Comparing the celebration of the Indians to hell in The First Move section, the author emphasizes the horrors of her separation by reflecting upon all that she has lost. She emphasizes the imminent difference between her civilized and proper culture from her viewpoint and the barbarism from Indians. This outrageous contrast is reinforced, when Rowlandson remarks their animalistic qualities as roaring, yelling, and dancing at night during a celebration (134). The author compares this festivity to hell as imagery to demonize her abductors. This is complemented with the narrators nostalgic and afflicted tone when she remembers all things and loved ones who have died (134-135). It denotes the differences between these two cultures, one that is considered moral and the other savage. A test of faith can be seen for the narrator while encountering with unfamiliar people and situations that go beyond her understanding.
Puritans closed their minds to any alternatives.

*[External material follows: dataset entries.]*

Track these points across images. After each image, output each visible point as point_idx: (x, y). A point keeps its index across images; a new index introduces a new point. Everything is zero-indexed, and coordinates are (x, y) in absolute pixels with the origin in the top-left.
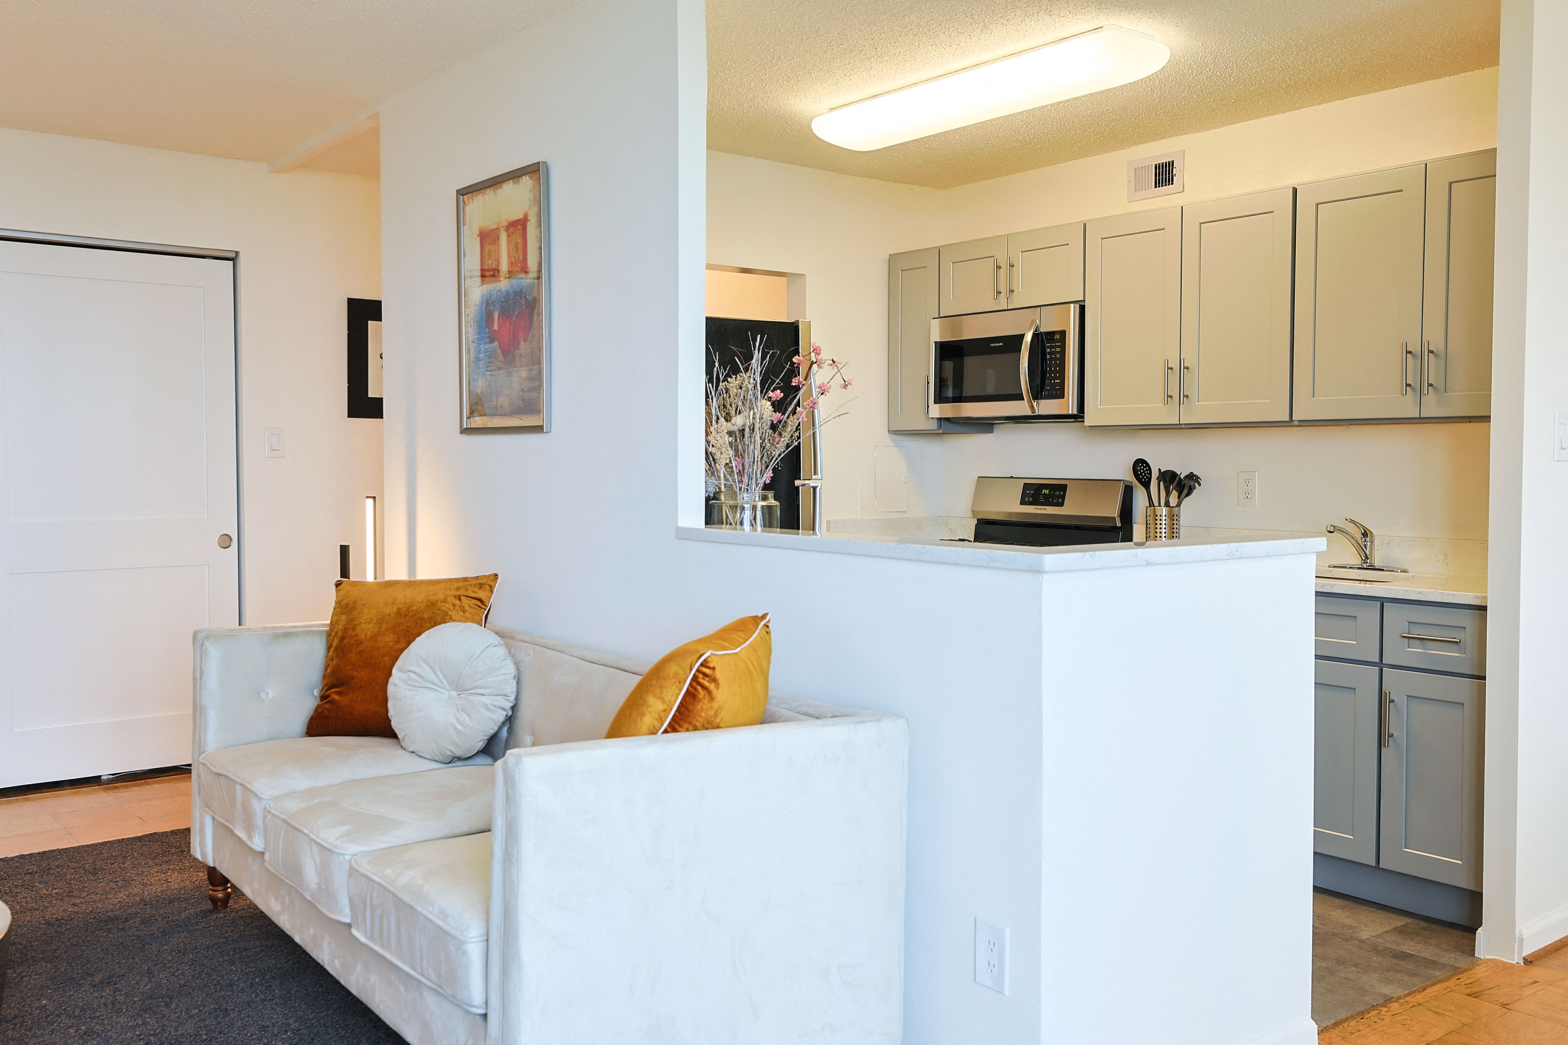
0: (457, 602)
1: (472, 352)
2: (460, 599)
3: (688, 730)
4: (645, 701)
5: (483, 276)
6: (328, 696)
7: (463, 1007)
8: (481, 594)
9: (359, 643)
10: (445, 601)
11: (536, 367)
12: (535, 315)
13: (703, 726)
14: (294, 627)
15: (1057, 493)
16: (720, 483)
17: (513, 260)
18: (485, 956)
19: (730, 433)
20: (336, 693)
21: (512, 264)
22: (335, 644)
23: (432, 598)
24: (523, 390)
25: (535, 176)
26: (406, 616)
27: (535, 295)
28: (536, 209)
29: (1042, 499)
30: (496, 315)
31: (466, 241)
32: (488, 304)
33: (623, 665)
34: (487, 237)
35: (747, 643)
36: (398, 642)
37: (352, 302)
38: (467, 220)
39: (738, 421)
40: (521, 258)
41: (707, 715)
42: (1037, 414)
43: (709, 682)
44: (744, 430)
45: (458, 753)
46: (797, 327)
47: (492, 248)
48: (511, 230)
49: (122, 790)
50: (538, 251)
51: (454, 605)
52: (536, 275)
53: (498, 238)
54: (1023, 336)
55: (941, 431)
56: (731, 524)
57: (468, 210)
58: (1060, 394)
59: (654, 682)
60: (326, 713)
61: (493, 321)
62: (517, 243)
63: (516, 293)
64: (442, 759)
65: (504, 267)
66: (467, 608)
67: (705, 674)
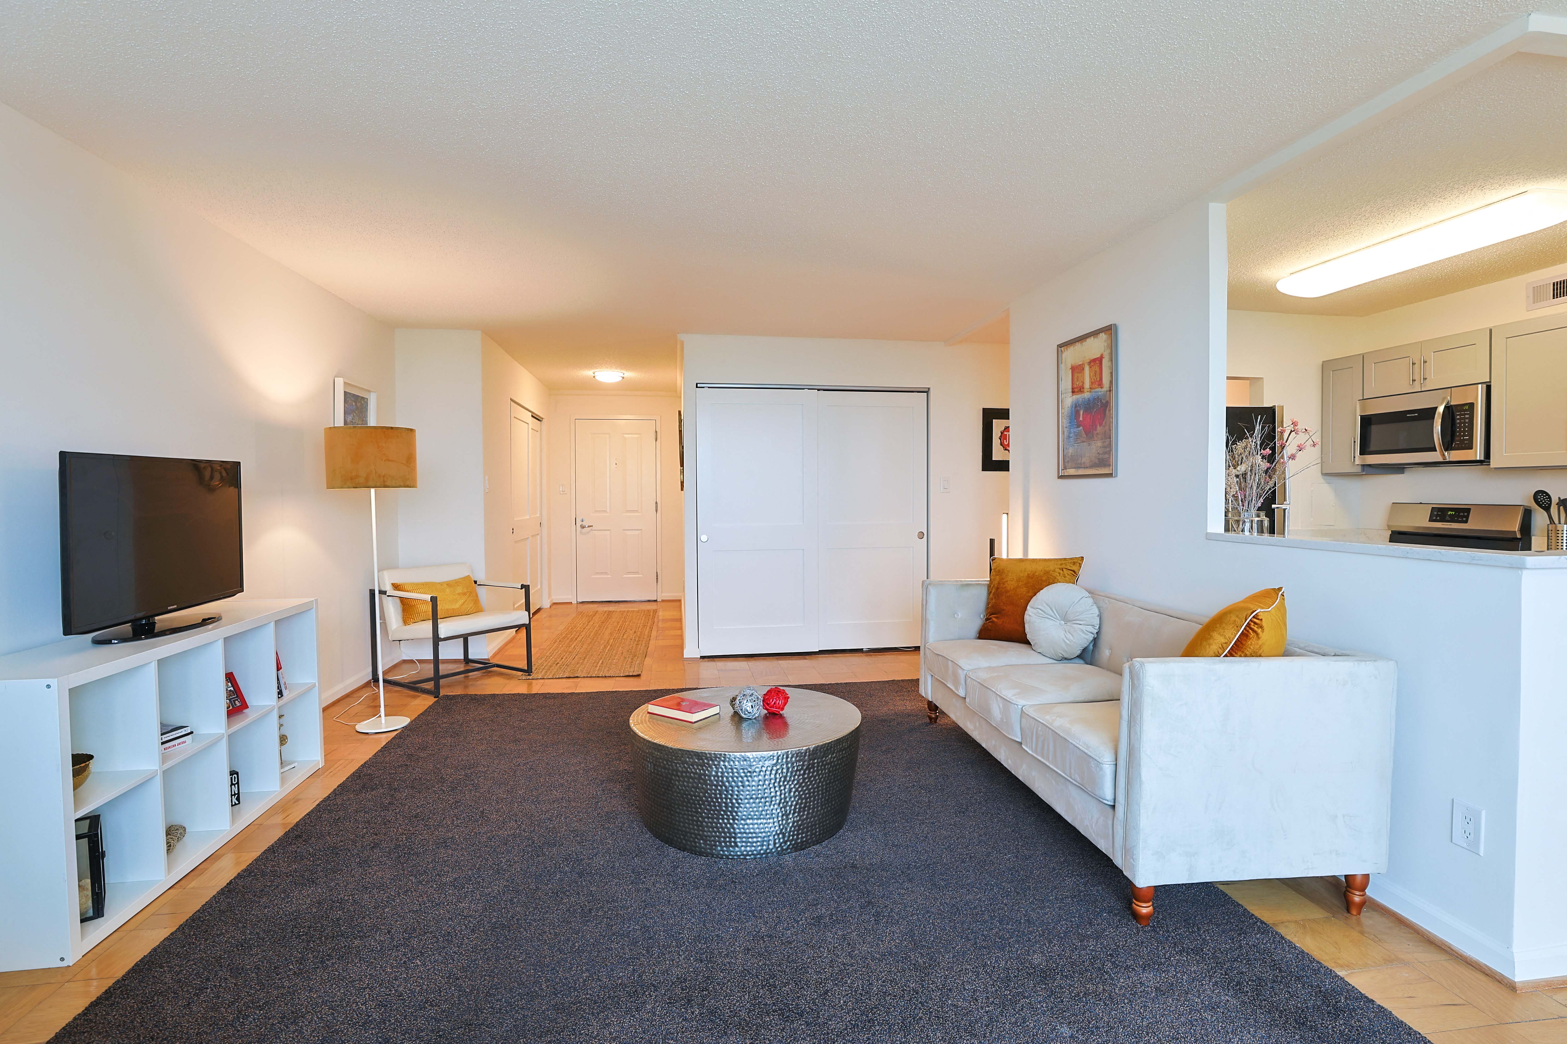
0: (1061, 572)
1: (1065, 433)
2: (1063, 570)
3: (1240, 656)
4: (1211, 636)
5: (1073, 392)
6: (990, 619)
7: (1099, 800)
8: (1074, 568)
9: (1007, 592)
10: (1054, 571)
11: (1108, 440)
12: (1107, 411)
13: (1251, 654)
14: (971, 581)
15: (1462, 514)
16: (1228, 507)
17: (1093, 381)
18: (1114, 773)
19: (1237, 476)
20: (994, 617)
21: (1092, 383)
22: (993, 591)
23: (1047, 569)
24: (1098, 453)
25: (1110, 332)
26: (1032, 578)
27: (1107, 399)
28: (1109, 351)
29: (1448, 518)
30: (1081, 412)
31: (1062, 373)
32: (1076, 407)
33: (1169, 612)
34: (1076, 370)
35: (1274, 605)
36: (1028, 592)
37: (985, 411)
38: (1064, 360)
39: (1242, 468)
40: (1098, 379)
41: (1254, 648)
42: (1448, 460)
43: (1257, 628)
44: (1246, 474)
45: (1066, 656)
46: (1275, 409)
47: (1079, 375)
48: (1092, 364)
49: (874, 657)
50: (1110, 375)
51: (1059, 573)
52: (1108, 389)
53: (1083, 369)
54: (1436, 408)
55: (1364, 473)
56: (1235, 531)
57: (1064, 355)
58: (1469, 446)
59: (1218, 625)
60: (989, 628)
61: (1080, 416)
62: (1096, 371)
63: (1094, 399)
64: (1056, 658)
65: (1087, 385)
66: (1066, 575)
67: (1255, 623)
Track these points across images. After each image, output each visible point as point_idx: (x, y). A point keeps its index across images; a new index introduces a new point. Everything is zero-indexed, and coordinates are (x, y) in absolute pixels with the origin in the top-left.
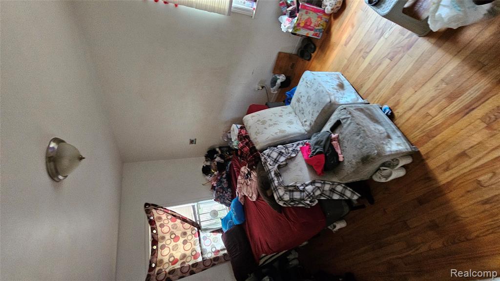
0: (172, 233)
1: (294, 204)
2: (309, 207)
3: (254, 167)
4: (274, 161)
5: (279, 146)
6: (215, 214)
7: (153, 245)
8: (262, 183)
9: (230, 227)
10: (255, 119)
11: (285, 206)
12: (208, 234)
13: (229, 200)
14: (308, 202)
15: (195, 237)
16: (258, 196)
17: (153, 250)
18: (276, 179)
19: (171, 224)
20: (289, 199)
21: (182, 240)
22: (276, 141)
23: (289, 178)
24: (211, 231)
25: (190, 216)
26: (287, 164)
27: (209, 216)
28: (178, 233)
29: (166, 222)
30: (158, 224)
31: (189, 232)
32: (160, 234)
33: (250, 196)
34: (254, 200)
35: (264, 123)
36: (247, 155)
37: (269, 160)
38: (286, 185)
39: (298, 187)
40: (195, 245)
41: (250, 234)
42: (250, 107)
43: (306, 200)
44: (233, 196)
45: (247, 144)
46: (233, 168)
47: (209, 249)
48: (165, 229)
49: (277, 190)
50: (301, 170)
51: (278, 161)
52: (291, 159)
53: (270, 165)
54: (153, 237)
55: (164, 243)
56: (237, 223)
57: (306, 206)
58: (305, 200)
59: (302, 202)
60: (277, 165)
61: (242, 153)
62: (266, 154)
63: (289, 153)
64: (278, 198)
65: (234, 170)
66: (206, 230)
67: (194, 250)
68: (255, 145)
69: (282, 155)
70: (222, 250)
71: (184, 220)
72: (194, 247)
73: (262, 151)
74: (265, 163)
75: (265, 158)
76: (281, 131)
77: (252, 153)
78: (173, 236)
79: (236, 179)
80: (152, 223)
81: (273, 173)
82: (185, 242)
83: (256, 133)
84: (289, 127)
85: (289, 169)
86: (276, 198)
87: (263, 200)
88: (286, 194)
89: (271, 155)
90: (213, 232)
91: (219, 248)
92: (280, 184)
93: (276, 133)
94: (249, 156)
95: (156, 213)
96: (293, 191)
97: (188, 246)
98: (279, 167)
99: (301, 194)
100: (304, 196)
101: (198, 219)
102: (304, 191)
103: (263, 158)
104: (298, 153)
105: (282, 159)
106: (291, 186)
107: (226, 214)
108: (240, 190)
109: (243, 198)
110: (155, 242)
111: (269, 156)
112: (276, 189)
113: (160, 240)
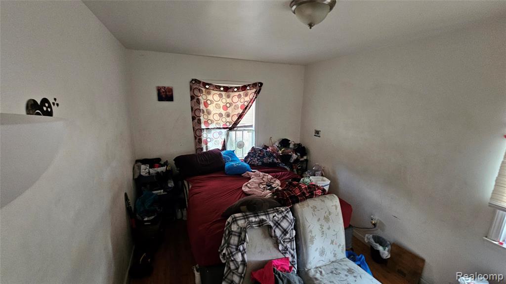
0: (231, 104)
1: (225, 235)
2: (219, 251)
3: (275, 197)
4: (277, 222)
5: (294, 232)
6: (241, 145)
7: (224, 87)
8: (255, 204)
9: (225, 158)
10: (333, 210)
11: (227, 223)
12: (224, 137)
13: (250, 161)
14: (224, 252)
15: (224, 125)
16: (246, 194)
17: (220, 87)
18: (257, 220)
19: (240, 104)
20: (232, 230)
21: (223, 112)
22: (301, 229)
23: (254, 236)
24: (226, 140)
25: (243, 122)
26: (271, 236)
27: (239, 139)
28: (230, 110)
29: (242, 100)
30: (242, 93)
31: (229, 119)
32: (232, 94)
33: (248, 185)
34: (243, 189)
35: (327, 219)
36: (291, 191)
37: (280, 216)
38: (247, 230)
39: (243, 244)
40: (217, 123)
41: (213, 177)
42: (349, 206)
43: (227, 250)
44: (253, 166)
45: (304, 194)
46: (281, 172)
47: (210, 135)
48: (236, 99)
49: (245, 219)
50: (261, 252)
51: (277, 227)
52: (276, 243)
53: (274, 217)
54: (231, 88)
55: (224, 97)
56: (227, 165)
57: (221, 247)
58: (227, 248)
59: (226, 245)
60: (272, 224)
61: (295, 186)
62: (287, 215)
63: (284, 242)
64: (235, 218)
65: (279, 172)
66: (228, 135)
67: (212, 122)
68: (300, 203)
69: (283, 233)
70: (207, 147)
71: (240, 116)
72: (215, 122)
73: (293, 211)
74: (277, 211)
75: (283, 212)
76: (313, 238)
77: (291, 197)
78: (228, 105)
79: (268, 173)
80: (244, 88)
81: (264, 217)
82: (221, 115)
83: (314, 208)
84: (317, 249)
85: (266, 237)
86: (237, 215)
87: (240, 198)
88: (238, 228)
89: (285, 221)
90: (224, 141)
91: (209, 145)
92: (250, 223)
93: (311, 231)
94: (289, 194)
95: (251, 92)
96: (239, 236)
97: (217, 117)
98: (270, 227)
99: (235, 246)
100: (232, 248)
101: (239, 129)
102: (237, 249)
103: (283, 210)
104: (283, 253)
105: (278, 233)
106: (245, 236)
107: (238, 156)
108: (256, 175)
109: (248, 176)
110: (226, 89)
111: (285, 217)
112: (246, 217)
113: (227, 93)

They believed that there was only one true religion and that it was the duty of the civil authorities to impose it, forcibly if necessary, upon all citizens in the interest of saving their souls. Nonconformists could expect no mercy. Dissenters would be punished, maybe even executed.
Their isolation in the New World, the harshness and dangers of their new lives, and their sense that they were a Chosen People, insured that American Puritanism would remain more severe than that which they had left in England.